Launching of 5G is not a child’s play. It is very expensive and roll out of 4G has disclosed it. Again, 5G cannot be launched at one shot. Like many operators across the world introduced 4G in a phased style, the strategy for the 5G venture should be the same. Premium consumers should be aimed first.
More momentously, the plan of creation of network infrastructure to facilitate large-scale networks to function in mission-critical mode on a real-time basis is absent. Also, the strategies to manage traffic patterns, pollution levels, electricity grids are vague. In addition, Huawei of China hold the most patents in the world and many Chinese and Korean companies have already control the largest number of such patents. Numerous entities including Samsung have commenced the task on 5G technology long ago. This is why Ambani’s plan of action looks cynical.
British telecom companies have been granted seven years from now to rip out Huawei equipment from their networks. Prolong time has been granted by Boris Johnson, the Prime Minister of United Kingdom considering the capital costs of shorter duration and probable blackout throughout their networks. Therefore, for a telecom company with only four year track record and with no substantial patents, establishment of complete home-grown 5G network is a gargantuan task.
Although Ambani and his friends who are Indian policymakers are ambitious about the new venture, overall infrastructure is not supportive. Everyone is hoping for fiscal sops from the government. Operators in India are doubtful to buy their network from an entity which is a rival in services. Furthermore, there is a lesson for Reliance. The biggest operator in the United States of America, Verizon, promised high speed data to its consumers and eventually failed in the compliance with the standards laid down. Later, the company adopted a lower technology norm which is not comprehensive 5G network.

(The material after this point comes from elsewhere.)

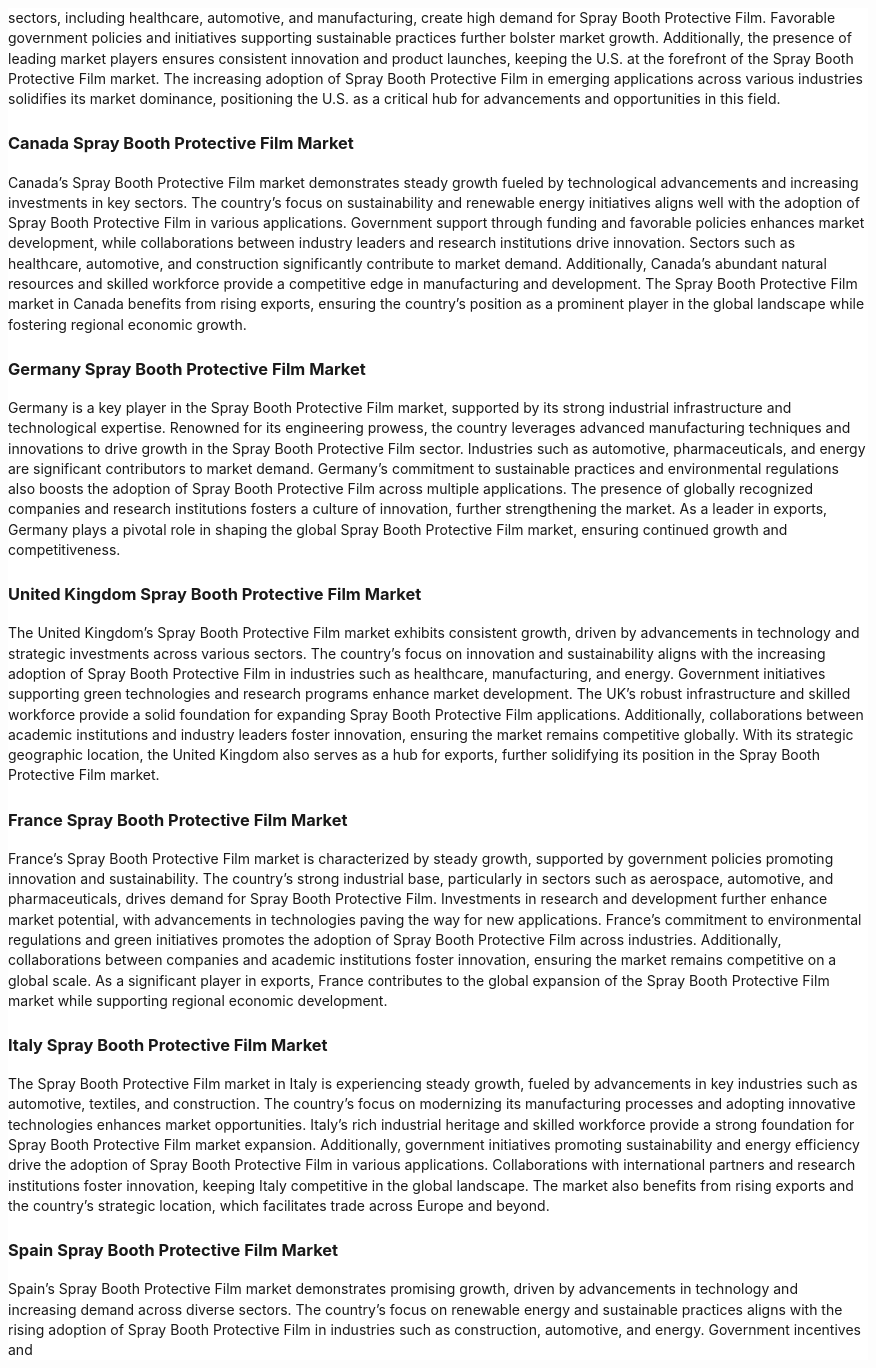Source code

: sectors, including healthcare, automotive, and manufacturing, create high demand for Spray Booth Protective Film. Favorable government policies and initiatives supporting sustainable practices further bolster market growth. Additionally, the presence of leading market players ensures consistent innovation and product launches, keeping the U.S. at the forefront of the Spray Booth Protective Film market. The increasing adoption of Spray Booth Protective Film in emerging applications across various industries solidifies its market dominance, positioning the U.S. as a critical hub for advancements and opportunities in this field.</p><h3>Canada Spray Booth Protective Film Market</h3><p>Canada&rsquo;s Spray Booth Protective Film market demonstrates steady growth fueled by technological advancements and increasing investments in key sectors. The country&rsquo;s focus on sustainability and renewable energy initiatives aligns well with the adoption of Spray Booth Protective Film in various applications. Government support through funding and favorable policies enhances market development, while collaborations between industry leaders and research institutions drive innovation. Sectors such as healthcare, automotive, and construction significantly contribute to market demand. Additionally, Canada&rsquo;s abundant natural resources and skilled workforce provide a competitive edge in manufacturing and development. The Spray Booth Protective Film market in Canada benefits from rising exports, ensuring the country&rsquo;s position as a prominent player in the global landscape while fostering regional economic growth.</p><h3>Germany Spray Booth Protective Film Market</h3><p>Germany is a key player in the Spray Booth Protective Film market, supported by its strong industrial infrastructure and technological expertise. Renowned for its engineering prowess, the country leverages advanced manufacturing techniques and innovations to drive growth in the Spray Booth Protective Film sector. Industries such as automotive, pharmaceuticals, and energy are significant contributors to market demand. Germany&rsquo;s commitment to sustainable practices and environmental regulations also boosts the adoption of Spray Booth Protective Film across multiple applications. The presence of globally recognized companies and research institutions fosters a culture of innovation, further strengthening the market. As a leader in exports, Germany plays a pivotal role in shaping the global Spray Booth Protective Film market, ensuring continued growth and competitiveness.</p><h3>United Kingdom Spray Booth Protective Film Market</h3><p>The United Kingdom&rsquo;s Spray Booth Protective Film market exhibits consistent growth, driven by advancements in technology and strategic investments across various sectors. The country&rsquo;s focus on innovation and sustainability aligns with the increasing adoption of Spray Booth Protective Film in industries such as healthcare, manufacturing, and energy. Government initiatives supporting green technologies and research programs enhance market development. The UK&rsquo;s robust infrastructure and skilled workforce provide a solid foundation for expanding Spray Booth Protective Film applications. Additionally, collaborations between academic institutions and industry leaders foster innovation, ensuring the market remains competitive globally. With its strategic geographic location, the United Kingdom also serves as a hub for exports, further solidifying its position in the Spray Booth Protective Film market.</p><h3>France Spray Booth Protective Film Market</h3><p>France&rsquo;s Spray Booth Protective Film market is characterized by steady growth, supported by government policies promoting innovation and sustainability. The country&rsquo;s strong industrial base, particularly in sectors such as aerospace, automotive, and pharmaceuticals, drives demand for Spray Booth Protective Film. Investments in research and development further enhance market potential, with advancements in technologies paving the way for new applications. France&rsquo;s commitment to environmental regulations and green initiatives promotes the adoption of Spray Booth Protective Film across industries. Additionally, collaborations between companies and academic institutions foster innovation, ensuring the market remains competitive on a global scale. As a significant player in exports, France contributes to the global expansion of the Spray Booth Protective Film market while supporting regional economic development.</p><h3>Italy Spray Booth Protective Film Market</h3><p>The Spray Booth Protective Film market in Italy is experiencing steady growth, fueled by advancements in key industries such as automotive, textiles, and construction. The country&rsquo;s focus on modernizing its manufacturing processes and adopting innovative technologies enhances market opportunities. Italy&rsquo;s rich industrial heritage and skilled workforce provide a strong foundation for Spray Booth Protective Film market expansion. Additionally, government initiatives promoting sustainability and energy efficiency drive the adoption of Spray Booth Protective Film in various applications. Collaborations with international partners and research institutions foster innovation, keeping Italy competitive in the global landscape. The market also benefits from rising exports and the country&rsquo;s strategic location, which facilitates trade across Europe and beyond.</p><h3>Spain Spray Booth Protective Film Market</h3><p>Spain&rsquo;s Spray Booth Protective Film market demonstrates promising growth, driven by advancements in technology and increasing demand across diverse sectors. The country&rsquo;s focus on renewable energy and sustainable practices aligns with the rising adoption of Spray Booth Protective Film in industries such as construction, automotive, and energy. Government incentives and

Plan of launching 5G network by the Japanese E-commerce player Rakuten is already the news. Though it is the good news that the virtualized network is the reality, Reliance will face tough challenge from Rakuten. The said Japanese company is already ahead in the battle and approached Dish Wireless to sell its mobile network in the United States of America. Surprisingly, key person who played a vital role in Jio’s 5G network business blueprint joined Rakuten as chief technology officer.
To conclude, in the 5G world, telecom operators need to step outside the zone of connectivity and team up with manifold patrons across sectors namely finance, transport, retail and healthcare to deliver groundbreaking digital services and amenities. More importantly, in 5G the value chain is very complex and multifarious. Even though, Jio took big leap and approached the Department of Telecommunications for assigning 5G spectrum, the government’s imminent auction process might be limited to only 4G spectrum. While ambitious Ambani who went past the government’s retirement age of 60 three years before, is confident of selling 5G technology in global markets like the US, Australia, Japan, Europe and the UK and sure of making India self-reliant, many questions of approximately 6 lakh people across 473 cities in 41 countries who watched Reliance Industries’ 43rd virtual annual general meeting, remain unanswered. Instead of big ticket announcements and lofty claims the richest man of India has to invent rich measures to make 5G India. Only then he can say cheers with Jio Glass. Elsewise India will forever remain as Dream 5G India.